Responding to Adam Serwer's cover story ("The Enforcement Paradox"), Afton Branche at the DMI Blog notes that Democrats' focus on enforcement is not only bad politics; it's also bad policy: "We can't keep scaling up enforcement in the hopes of ending undocumented immigration without also making it easier for people to migrate legally and extending legal status to the millions deeply rooted in our economy and society. But opponents of comprehensive immigration reform are quick to draw a line in the sand on the legality question; we aren't against legal immigrants, they claim, just undocumented immigrants. So it's baffling, but ultimately predictable, that politicians bent on stopping undocumented immigration won't consider any kind of reform that could actually achieve this goal. Candidates will continue to answer how they're supposed to on immigration, and propose ineffective fixes for a broken system."

Meanwhile, Economist blogger E.G. sees Democrats' missteps on immigration as yet another example of parties ignoring their constituents: "Mr. Serwer only mentions the Arizona immigration law in passing, but I think people are going to be talking about that one for years to come. [T]his approach is so shallow that it borders on racist. And both parties indulge in this kind of complacency: with regard to women, young people, evangelicals, African-Americans, etc.

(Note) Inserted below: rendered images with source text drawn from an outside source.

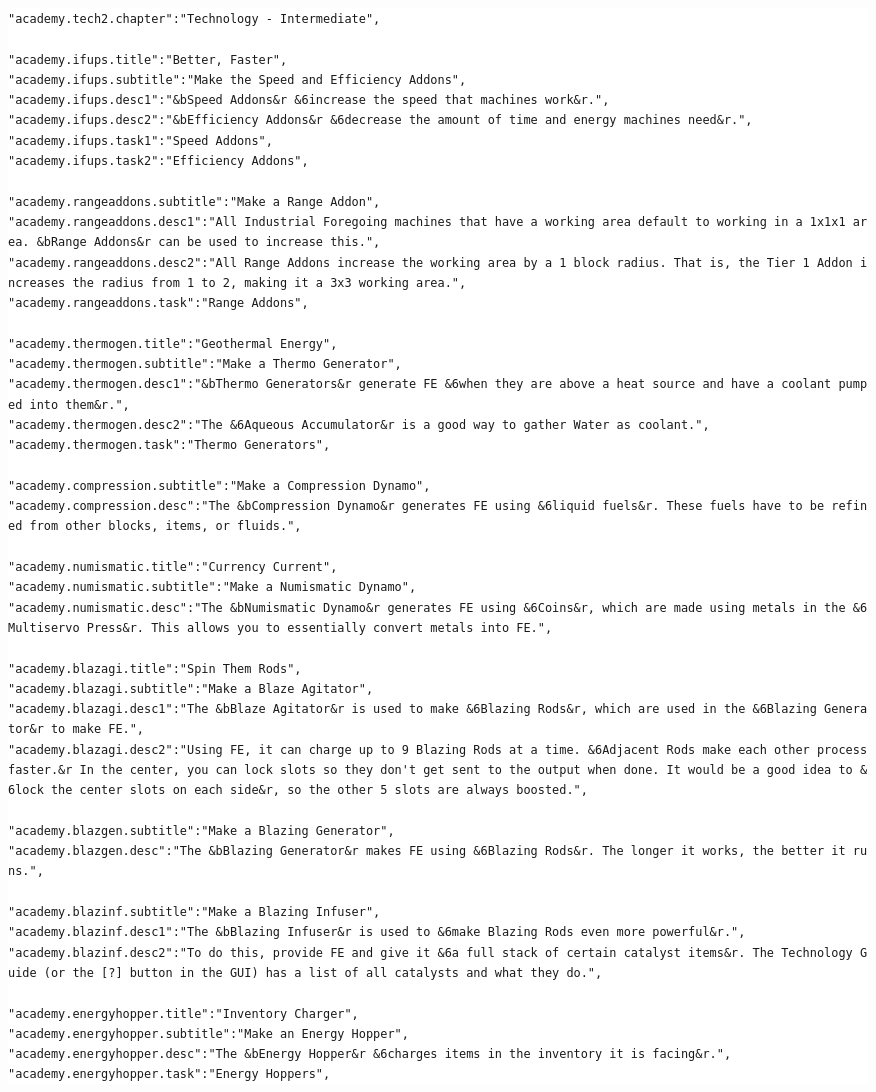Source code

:     "academy.tech2.chapter":"Technology - Intermediate",

    "academy.ifups.title":"Better, Faster",
    "academy.ifups.subtitle":"Make the Speed and Efficiency Addons",
    "academy.ifups.desc1":"&bSpeed Addons&r &6increase the speed that machines work&r.",
    "academy.ifups.desc2":"&bEfficiency Addons&r &6decrease the amount of time and energy machines need&r.",
    "academy.ifups.task1":"Speed Addons",
    "academy.ifups.task2":"Efficiency Addons",

    "academy.rangeaddons.subtitle":"Make a Range Addon",
    "academy.rangeaddons.desc1":"All Industrial Foregoing machines that have a working area default to working in a 1x1x1 area. &bRange Addons&r can be used to increase this.",
    "academy.rangeaddons.desc2":"All Range Addons increase the working area by a 1 block radius. That is, the Tier 1 Addon increases the radius from 1 to 2, making it a 3x3 working area.",
    "academy.rangeaddons.task":"Range Addons",

    "academy.thermogen.title":"Geothermal Energy",
    "academy.thermogen.subtitle":"Make a Thermo Generator",
    "academy.thermogen.desc1":"&bThermo Generators&r generate FE &6when they are above a heat source and have a coolant pumped into them&r.",
    "academy.thermogen.desc2":"The &6Aqueous Accumulator&r is a good way to gather Water as coolant.",
    "academy.thermogen.task":"Thermo Generators",

    "academy.compression.subtitle":"Make a Compression Dynamo",
    "academy.compression.desc":"The &bCompression Dynamo&r generates FE using &6liquid fuels&r. These fuels have to be refined from other blocks, items, or fluids.",

    "academy.numismatic.title":"Currency Current",
    "academy.numismatic.subtitle":"Make a Numismatic Dynamo",
    "academy.numismatic.desc":"The &bNumismatic Dynamo&r generates FE using &6Coins&r, which are made using metals in the &6Multiservo Press&r. This allows you to essentially convert metals into FE.",

    "academy.blazagi.title":"Spin Them Rods",
    "academy.blazagi.subtitle":"Make a Blaze Agitator",
    "academy.blazagi.desc1":"The &bBlaze Agitator&r is used to make &6Blazing Rods&r, which are used in the &6Blazing Generator&r to make FE.",
    "academy.blazagi.desc2":"Using FE, it can charge up to 9 Blazing Rods at a time. &6Adjacent Rods make each other process faster.&r In the center, you can lock slots so they don't get sent to the output when done. It would be a good idea to &6lock the center slots on each side&r, so the other 5 slots are always boosted.",

    "academy.blazgen.subtitle":"Make a Blazing Generator",
    "academy.blazgen.desc":"The &bBlazing Generator&r makes FE using &6Blazing Rods&r. The longer it works, the better it runs.",

    "academy.blazinf.subtitle":"Make a Blazing Infuser",
    "academy.blazinf.desc1":"The &bBlazing Infuser&r is used to &6make Blazing Rods even more powerful&r.",
    "academy.blazinf.desc2":"To do this, provide FE and give it &6a full stack of certain catalyst items&r. The Technology Guide (or the [?] button in the GUI) has a list of all catalysts and what they do.",

    "academy.energyhopper.title":"Inventory Charger",
    "academy.energyhopper.subtitle":"Make an Energy Hopper",
    "academy.energyhopper.desc":"The &bEnergy Hopper&r &6charges items in the inventory it is facing&r.",
    "academy.energyhopper.task":"Energy Hoppers",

Annoying for the parties, no doubt, to approach every election cycle with millions of voters shrugging their shoulders and asking, 'What have you done for me lately?' But isn't that the question the voters should always be quick to ask?"

On Twitter, Douglas Rivlin, the press secretary for Democratic Congressman Luis Gutierrez -- a strong proponent of immigration reform -- called Serwer's piece "an excellent look at politics and policy of immigration reform."

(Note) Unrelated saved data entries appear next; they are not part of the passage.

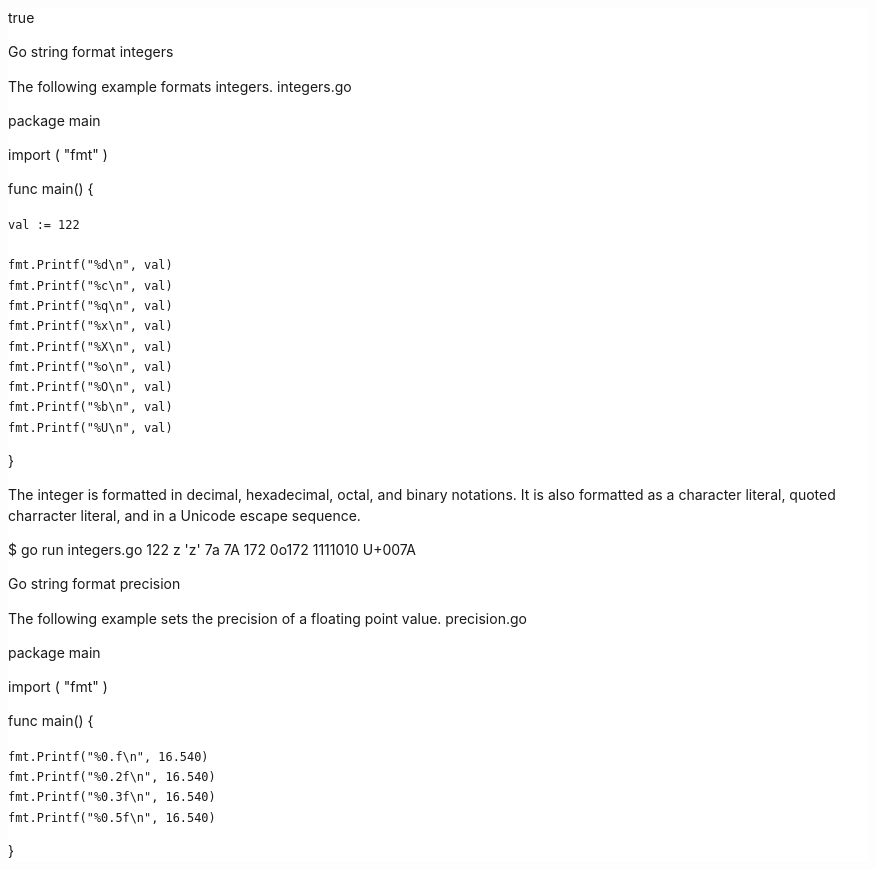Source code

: true

Go string format integers

The following example formats integers.
integers.go

package main

import (
    "fmt"
)

func main() {

    val := 122

    fmt.Printf("%d\n", val)
    fmt.Printf("%c\n", val)
    fmt.Printf("%q\n", val)
    fmt.Printf("%x\n", val)
    fmt.Printf("%X\n", val)
    fmt.Printf("%o\n", val)
    fmt.Printf("%O\n", val)
    fmt.Printf("%b\n", val)
    fmt.Printf("%U\n", val)
}

The integer is formatted in decimal, hexadecimal, octal, and binary notations. It is also formatted as a character literal, quoted charracter literal, and in a Unicode escape sequence.

$ go run integers.go
122
z
'z'
7a
7A
172
0o172
1111010
U+007A

Go string format precision

The following example sets the precision of a floating point value.
precision.go

package main

import (
    "fmt"
)

func main() {

    fmt.Printf("%0.f\n", 16.540)
    fmt.Printf("%0.2f\n", 16.540)
    fmt.Printf("%0.3f\n", 16.540)
    fmt.Printf("%0.5f\n", 16.540)
}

At Houston's, writer and teacher Jesse Alred pushes back against Sarah Garland ("Repeat Performance") to defend the practice of holding kids back in school: "When schools socially promote students, they are serving the political needs of adults; they are ignoring the student's problem; and they are setting the kids up for failure in the next grade. They are also sending the message to students that the learning component of schools, as opposed to the social and athletic components, are just not that important, at least not for people like them."

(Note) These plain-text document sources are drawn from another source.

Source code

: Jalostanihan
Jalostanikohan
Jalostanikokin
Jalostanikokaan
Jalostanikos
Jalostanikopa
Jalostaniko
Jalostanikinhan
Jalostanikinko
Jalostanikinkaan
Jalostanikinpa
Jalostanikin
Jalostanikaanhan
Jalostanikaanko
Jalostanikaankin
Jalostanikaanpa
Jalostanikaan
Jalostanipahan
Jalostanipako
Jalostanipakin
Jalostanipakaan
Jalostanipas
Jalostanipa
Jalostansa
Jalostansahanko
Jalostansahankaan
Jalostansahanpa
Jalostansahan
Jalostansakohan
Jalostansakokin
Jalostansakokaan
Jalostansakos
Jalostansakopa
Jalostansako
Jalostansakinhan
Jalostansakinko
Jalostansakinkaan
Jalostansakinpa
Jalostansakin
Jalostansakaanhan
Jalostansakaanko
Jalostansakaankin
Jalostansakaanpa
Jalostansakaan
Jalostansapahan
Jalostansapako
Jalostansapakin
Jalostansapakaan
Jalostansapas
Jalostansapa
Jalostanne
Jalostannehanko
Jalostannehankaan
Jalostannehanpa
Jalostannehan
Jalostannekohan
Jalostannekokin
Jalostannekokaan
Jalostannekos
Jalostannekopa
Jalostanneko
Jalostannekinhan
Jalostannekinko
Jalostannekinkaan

When Instapundit Glenn Reynolds and conservative strategist Dick Morris linked to Jacob Hacker and Paul Pierson's look at why gridlock in Congress is bad for policy ("The Stalemate State"), conservatives flooded the Prospect's inbox with impassioned defenses of government shutdowns. RL writes, "The federal government is the No. 1 enemy of freedom. Gridlock is wonderful." Angry Voter explains that "the very problems you describe are not due to 'gridlock' but rather an overzealous progressive agenda." And Gary Shaw just begs: "Gridlock pleaseeeeee."